§ **DESCRIPTION OF THE TASK**
Transcribe the listing word for word. Begin at its first line and end with the line containing "बहुमत से शून्य तक: उमाशंकर सिंह के".
----- SUPPLIED RECORDS
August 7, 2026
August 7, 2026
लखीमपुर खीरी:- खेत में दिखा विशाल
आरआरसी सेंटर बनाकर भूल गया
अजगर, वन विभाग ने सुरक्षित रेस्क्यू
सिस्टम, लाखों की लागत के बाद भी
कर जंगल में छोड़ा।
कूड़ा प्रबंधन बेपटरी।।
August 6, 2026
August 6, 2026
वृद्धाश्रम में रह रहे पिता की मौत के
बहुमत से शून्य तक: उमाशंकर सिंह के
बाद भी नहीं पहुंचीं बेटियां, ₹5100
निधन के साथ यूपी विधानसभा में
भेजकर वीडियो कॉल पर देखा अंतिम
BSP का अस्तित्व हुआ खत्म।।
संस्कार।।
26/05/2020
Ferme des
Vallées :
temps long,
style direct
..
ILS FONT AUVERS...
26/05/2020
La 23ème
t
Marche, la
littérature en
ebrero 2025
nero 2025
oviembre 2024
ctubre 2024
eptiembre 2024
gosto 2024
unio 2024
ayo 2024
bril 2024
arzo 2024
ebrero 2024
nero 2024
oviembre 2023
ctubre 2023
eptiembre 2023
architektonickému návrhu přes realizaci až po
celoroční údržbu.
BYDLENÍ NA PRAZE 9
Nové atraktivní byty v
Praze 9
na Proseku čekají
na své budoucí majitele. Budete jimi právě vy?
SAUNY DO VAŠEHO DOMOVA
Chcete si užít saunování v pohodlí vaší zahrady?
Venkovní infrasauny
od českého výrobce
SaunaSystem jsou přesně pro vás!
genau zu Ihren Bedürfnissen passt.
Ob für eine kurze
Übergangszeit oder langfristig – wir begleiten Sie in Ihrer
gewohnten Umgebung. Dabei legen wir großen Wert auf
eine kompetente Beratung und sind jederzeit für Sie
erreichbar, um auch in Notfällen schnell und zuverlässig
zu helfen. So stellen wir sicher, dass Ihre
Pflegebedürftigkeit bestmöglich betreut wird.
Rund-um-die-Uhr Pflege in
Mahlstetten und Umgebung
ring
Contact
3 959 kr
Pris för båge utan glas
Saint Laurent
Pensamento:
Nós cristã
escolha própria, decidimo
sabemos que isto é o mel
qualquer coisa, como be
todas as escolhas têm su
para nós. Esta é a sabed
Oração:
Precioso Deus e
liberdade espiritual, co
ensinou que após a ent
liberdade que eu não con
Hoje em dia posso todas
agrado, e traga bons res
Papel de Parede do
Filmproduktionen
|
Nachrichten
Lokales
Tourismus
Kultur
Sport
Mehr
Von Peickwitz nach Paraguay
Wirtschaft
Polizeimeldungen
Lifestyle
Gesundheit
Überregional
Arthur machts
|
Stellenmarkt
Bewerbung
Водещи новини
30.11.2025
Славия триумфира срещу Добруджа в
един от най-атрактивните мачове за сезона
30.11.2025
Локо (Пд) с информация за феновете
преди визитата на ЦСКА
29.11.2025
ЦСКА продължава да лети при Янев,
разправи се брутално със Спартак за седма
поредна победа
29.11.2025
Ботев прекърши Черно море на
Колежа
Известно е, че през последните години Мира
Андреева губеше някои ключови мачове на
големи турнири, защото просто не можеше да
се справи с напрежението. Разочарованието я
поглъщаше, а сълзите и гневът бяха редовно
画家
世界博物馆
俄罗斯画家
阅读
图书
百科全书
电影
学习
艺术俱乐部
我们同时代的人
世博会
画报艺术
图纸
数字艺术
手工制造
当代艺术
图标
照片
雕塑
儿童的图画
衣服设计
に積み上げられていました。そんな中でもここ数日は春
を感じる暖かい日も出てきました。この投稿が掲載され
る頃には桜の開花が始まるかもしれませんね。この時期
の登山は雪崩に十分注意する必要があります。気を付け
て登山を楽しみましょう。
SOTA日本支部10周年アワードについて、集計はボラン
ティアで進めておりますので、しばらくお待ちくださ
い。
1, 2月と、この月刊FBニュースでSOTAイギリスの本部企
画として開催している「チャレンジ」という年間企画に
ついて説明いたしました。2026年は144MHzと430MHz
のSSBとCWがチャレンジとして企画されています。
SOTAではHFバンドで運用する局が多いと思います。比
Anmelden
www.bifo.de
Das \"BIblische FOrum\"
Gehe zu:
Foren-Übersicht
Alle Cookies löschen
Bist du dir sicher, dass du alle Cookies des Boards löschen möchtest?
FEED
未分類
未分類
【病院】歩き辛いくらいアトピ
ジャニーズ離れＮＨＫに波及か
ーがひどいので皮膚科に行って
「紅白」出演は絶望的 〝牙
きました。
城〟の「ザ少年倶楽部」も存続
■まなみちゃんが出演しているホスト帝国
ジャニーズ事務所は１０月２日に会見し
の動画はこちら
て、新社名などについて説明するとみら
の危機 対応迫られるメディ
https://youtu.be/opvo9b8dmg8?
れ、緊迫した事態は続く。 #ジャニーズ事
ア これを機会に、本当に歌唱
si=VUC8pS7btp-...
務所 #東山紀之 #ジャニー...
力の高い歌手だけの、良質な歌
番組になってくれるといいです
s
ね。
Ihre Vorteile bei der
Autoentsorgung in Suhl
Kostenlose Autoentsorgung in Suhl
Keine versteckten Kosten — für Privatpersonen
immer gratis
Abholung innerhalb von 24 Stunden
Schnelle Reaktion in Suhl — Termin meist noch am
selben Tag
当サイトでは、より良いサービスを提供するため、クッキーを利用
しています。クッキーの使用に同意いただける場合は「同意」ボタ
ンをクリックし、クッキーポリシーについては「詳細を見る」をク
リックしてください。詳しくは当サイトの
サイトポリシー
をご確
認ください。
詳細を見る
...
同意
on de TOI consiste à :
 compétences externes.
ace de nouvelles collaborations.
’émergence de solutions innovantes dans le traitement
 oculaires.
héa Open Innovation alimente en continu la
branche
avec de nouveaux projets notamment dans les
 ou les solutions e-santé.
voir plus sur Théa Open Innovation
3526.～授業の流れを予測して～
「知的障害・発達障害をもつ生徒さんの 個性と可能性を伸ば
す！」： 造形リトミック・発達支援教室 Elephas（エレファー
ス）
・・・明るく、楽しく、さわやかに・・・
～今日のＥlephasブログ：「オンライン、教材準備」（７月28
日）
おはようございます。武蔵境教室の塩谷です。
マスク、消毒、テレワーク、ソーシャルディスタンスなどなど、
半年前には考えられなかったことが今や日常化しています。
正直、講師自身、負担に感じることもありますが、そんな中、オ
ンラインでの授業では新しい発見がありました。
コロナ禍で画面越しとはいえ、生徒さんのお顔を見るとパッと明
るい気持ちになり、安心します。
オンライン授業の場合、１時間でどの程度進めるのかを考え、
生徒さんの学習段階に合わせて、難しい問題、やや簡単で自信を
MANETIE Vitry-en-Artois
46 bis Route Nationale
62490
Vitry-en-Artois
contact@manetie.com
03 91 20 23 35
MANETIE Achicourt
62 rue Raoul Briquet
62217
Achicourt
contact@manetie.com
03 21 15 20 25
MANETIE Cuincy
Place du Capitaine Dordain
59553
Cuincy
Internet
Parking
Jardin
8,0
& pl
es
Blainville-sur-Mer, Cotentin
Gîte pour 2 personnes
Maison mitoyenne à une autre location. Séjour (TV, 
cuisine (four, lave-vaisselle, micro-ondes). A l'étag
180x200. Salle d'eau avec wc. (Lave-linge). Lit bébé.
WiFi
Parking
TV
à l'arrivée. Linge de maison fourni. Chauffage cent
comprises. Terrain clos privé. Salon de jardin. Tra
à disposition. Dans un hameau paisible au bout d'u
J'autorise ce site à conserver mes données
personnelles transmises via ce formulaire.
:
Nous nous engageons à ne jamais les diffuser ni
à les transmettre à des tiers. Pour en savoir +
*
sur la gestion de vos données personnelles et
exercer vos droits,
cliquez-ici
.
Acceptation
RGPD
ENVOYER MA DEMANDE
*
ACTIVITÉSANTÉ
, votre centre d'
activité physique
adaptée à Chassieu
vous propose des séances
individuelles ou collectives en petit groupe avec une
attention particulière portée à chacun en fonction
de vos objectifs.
----------
§ **RESPONSE FOR THIS EXERCISE**
August 7, 2026
August 7, 2026
लखीमपुर खीरी:- खेत में दिखा विशाल
आरआरसी सेंटर बनाकर भूल गया
अजगर, वन विभाग ने सुरक्षित रेस्क्यू
सिस्टम, लाखों की लागत के बाद भी
कर जंगल में छोड़ा।
कूड़ा प्रबंधन बेपटरी।।
August 6, 2026
August 6, 2026
वृद्धाश्रम में रह रहे पिता की मौत के
बहुमत से शून्य तक: उमाशंकर सिंह के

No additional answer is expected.